Gas company Santos plans to open a carbon storage project at its Moomba plant in South Australia.
An important step was announced today after BP signed a non-binding agreement which could lead to BP investing $20 million to support the project.
This non-binding agreement is subject to a final investment decision targeted for the end of the year.
Santos has entered front end engineering design for the Moomba CCS project.
More than a decade ago, Santos unveiled plans to use its pipeline network and depleted reservoirs at Moomba to take carbon dioxide from Queensland, New South Wales and South Australia.
Success of the project could have implications for the NT's own onshore gas industry, should it develop, because of high greenhouse gas emissions and the lack of a plan to deal with them.
Santos is heavily involved in the development of the NT's offshore and onshore gas fields.
The Moomba project proposes to capture the 1.7 million tonnes of carbon dioxide currently separated from natural gas at the Moomba gas processing plant each year.
It would then reinject the carbon dioxide into the same geological formations where it was extracted from.
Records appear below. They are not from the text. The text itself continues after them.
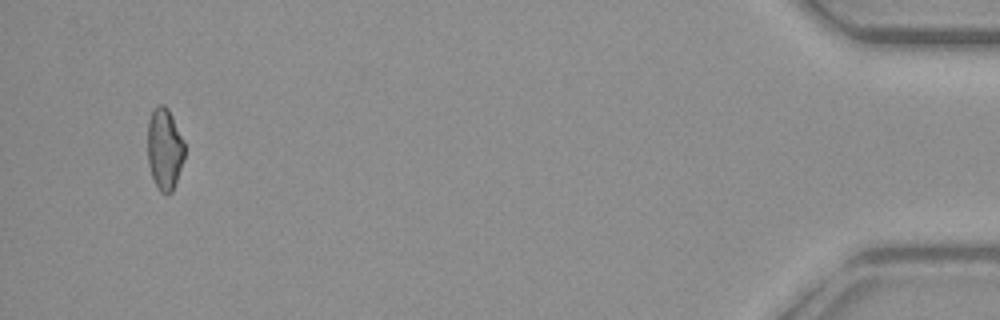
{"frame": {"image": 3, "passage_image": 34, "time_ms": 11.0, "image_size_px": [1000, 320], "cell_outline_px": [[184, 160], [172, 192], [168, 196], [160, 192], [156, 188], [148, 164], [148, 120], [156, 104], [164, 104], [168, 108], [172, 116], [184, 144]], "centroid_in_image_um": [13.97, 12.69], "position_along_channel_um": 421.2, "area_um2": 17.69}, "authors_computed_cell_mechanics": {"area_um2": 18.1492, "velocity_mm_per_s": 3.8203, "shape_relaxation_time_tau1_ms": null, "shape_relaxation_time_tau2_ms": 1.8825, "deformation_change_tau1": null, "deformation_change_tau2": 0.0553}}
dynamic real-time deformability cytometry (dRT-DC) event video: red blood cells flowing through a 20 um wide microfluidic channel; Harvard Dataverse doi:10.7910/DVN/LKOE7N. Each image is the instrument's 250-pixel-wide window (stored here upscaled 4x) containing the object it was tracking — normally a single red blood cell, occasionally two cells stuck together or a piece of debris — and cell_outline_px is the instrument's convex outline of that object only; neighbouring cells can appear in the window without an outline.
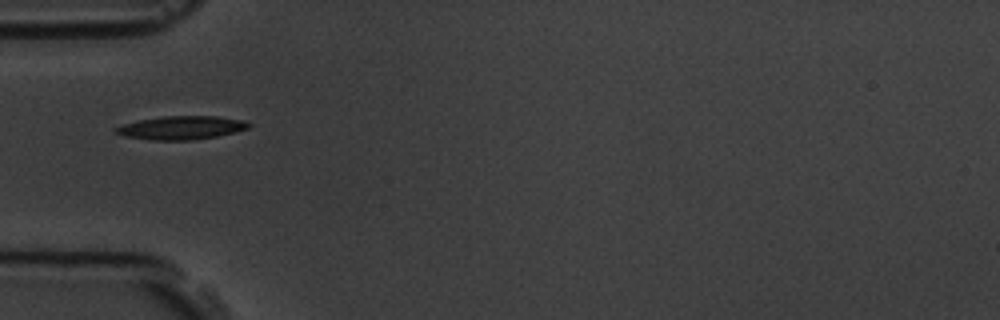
{"species": "common noctule bat (a hibernating species)", "species_latin": "Nyctalus noctula", "temperature_condition": "room temperature", "stored_images_in_passage": 6, "camera_frame_rate_fps": 3000, "um_per_image_px": 0.085, "animal": {"sex": "male", "body_mass_g": 19.5, "forearm_length_mm": 54.6}, "frame": {"image": 1, "passage_image": 1, "time_ms": 0.0, "image_size_px": [1000, 320], "cell_outline_px": [[252, 124], [248, 128], [236, 132], [216, 136], [188, 140], [152, 140], [124, 136], [112, 132], [112, 128], [124, 124], [140, 120], [164, 116], [216, 116], [244, 120]], "centroid_in_image_um": [15.39, 10.85], "position_along_channel_um": 69.6, "area_um2": 18.15}}
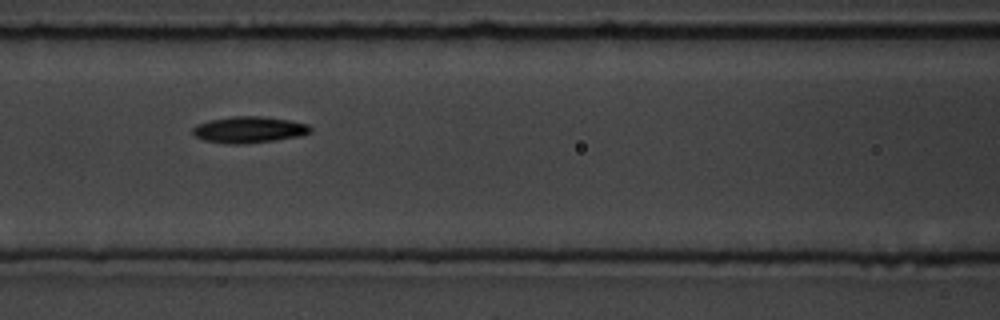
{"frame": {"image": 2, "passage_image": 3, "time_ms": 2.0, "image_size_px": [1000, 320], "cell_outline_px": [[312, 132], [300, 136], [276, 140], [244, 144], [228, 144], [204, 140], [196, 136], [192, 132], [192, 128], [196, 124], [208, 120], [232, 116], [260, 116], [288, 120], [308, 124], [312, 128]], "centroid_in_image_um": [21.16, 11.02], "position_along_channel_um": 145.4, "area_um2": 18.21}}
Santos chief executive officer Kevin Gallagher said the non-binding agreement between Santos and BP is a big vote of confidence in Santos' proposal to capture carbon dioxide from the Moomba plant and safely and permanently store it in geological formations of the Cooper Basin.
It also creates opportunities for CCS-related knowledge sharing from BP's global operations.
"We welcome this agreement with BP that brings the Moomba CCS project closer to fruition," Mr Gallagher said.
"We estimate the cost of this abatement at less than A$30 per tonne and our aim is to drive these costs lower with scale and experience.
"Australia needs low-cost, large-scale abatement to maintain our position as a leading energy exporter and manufacturer of energy-intensive materials such as steel and cement, as well as to enable new industries such as hydrogen.
"Santos' Moomba CCS project is an important first step.
"With the Cooper Basin's reinjection capacity assessed at up to 20 million tonnes of carbon dioxide per year for 50 years, it has the potential to be a large-scale carbon sink for power generators and other industries in eastern and southern Australia.
"Today, CCS projects globally store around 40 million tonnes per year of carbon dioxide, far short of the more than two billion tonnes of carbon dioxide the International Energy Agency forecasts that CCS projects will need to store each year by 2040 if the world is to meet its climate aspirations.
"Just as private investment in renewable energy deployment was accelerated through public policy and funding over the last two decades, we now need to focus on accelerating CCS in similar ways to achieve the scale and experience that will not only drive costs down but will also deliver real scale when it comes to emissions reduction.
"I am very pleased to see the Australian Government recognising the importance of carbon capture and storage, and moving forward with a Technology Investment Roadmap that will include pathways to support development and deployment of CCS.
"A revenue stream, such as from Australian Carbon Credit Units, will be a critical enabler for our Moomba CCS project," Mr Gallagher said.
BP's managing director exploration and production Emil Ismayilov said BP believes CCS has an important role to play in meeting the objectives of the Paris Agreement.
"It can achieve deep emissions reductions in existing power infrastructure and energy-intensive industries that rely on the use of fossil fuels."